---------- TASK DATA

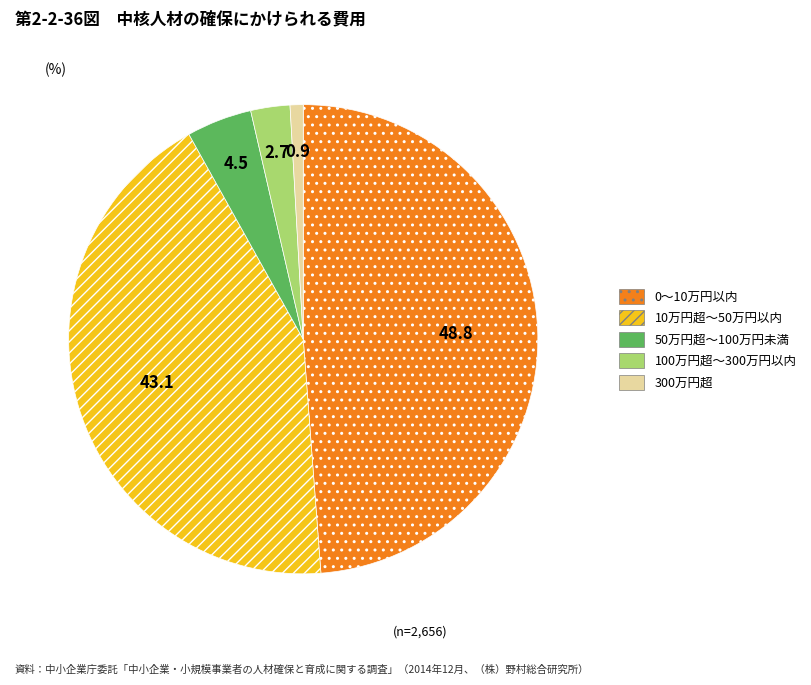

Which category has the biggest portion of the pie?

0～10万円以内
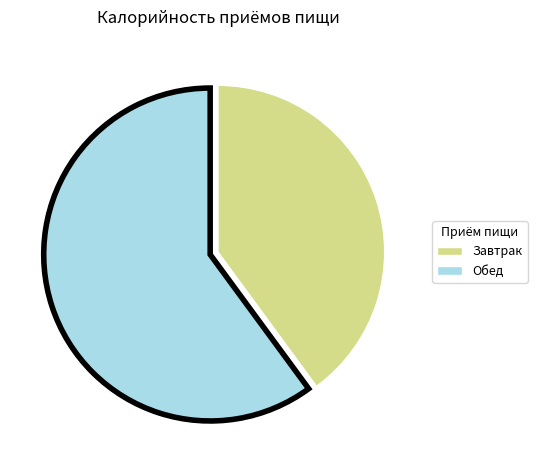

True or false: Обед accounts for 60% of the total.

True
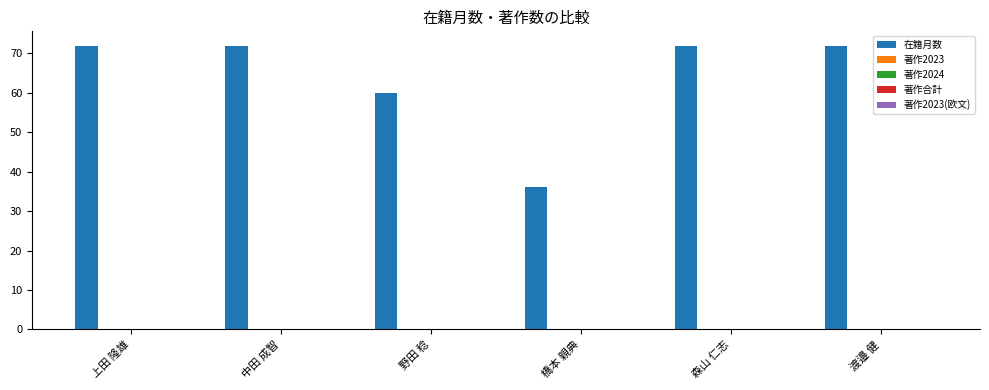

What is the sum of all values?

384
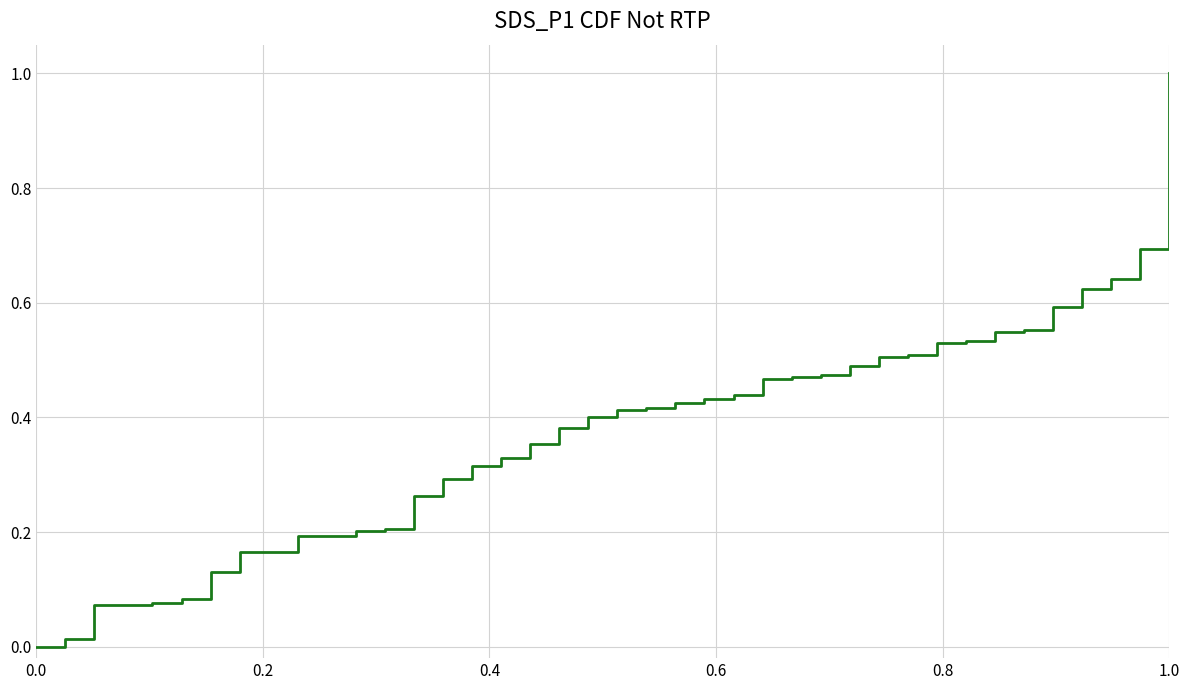

What is the greatest value displayed?

1.0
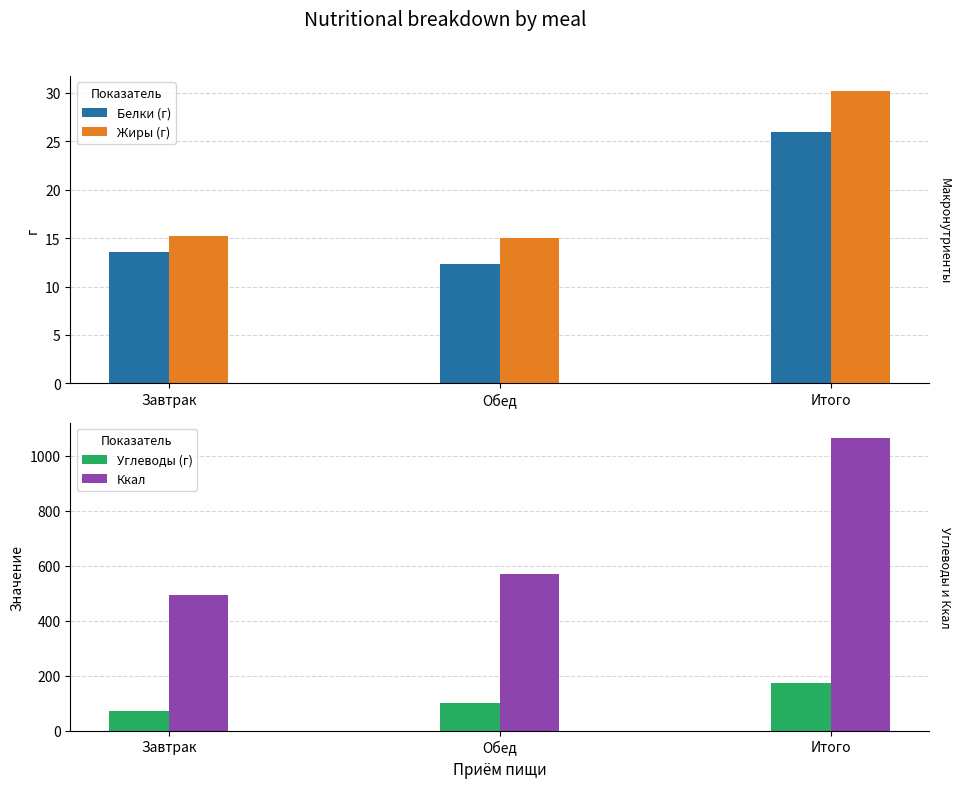

What is the difference between the highest and lowest values at Завтрак?

481.1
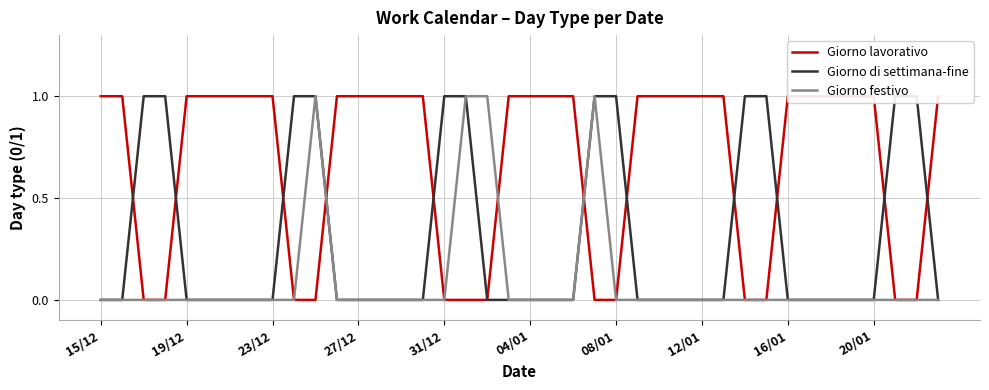

The value of Giorno festivo at 31/12 is 0. True or false?

True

--------------------

DESCRIPTION OF THE TASK:
Write out the records from the line with "What is the greatest value displayed?" through the end of the records, both included, and leave out the pictures.

EXERCISE SOLUTION:
What is the greatest value displayed?

1.0

What is the difference between the highest and lowest values at Завтрак?

481.1

The value of Giorno festivo at 31/12 is 0. True or false?

True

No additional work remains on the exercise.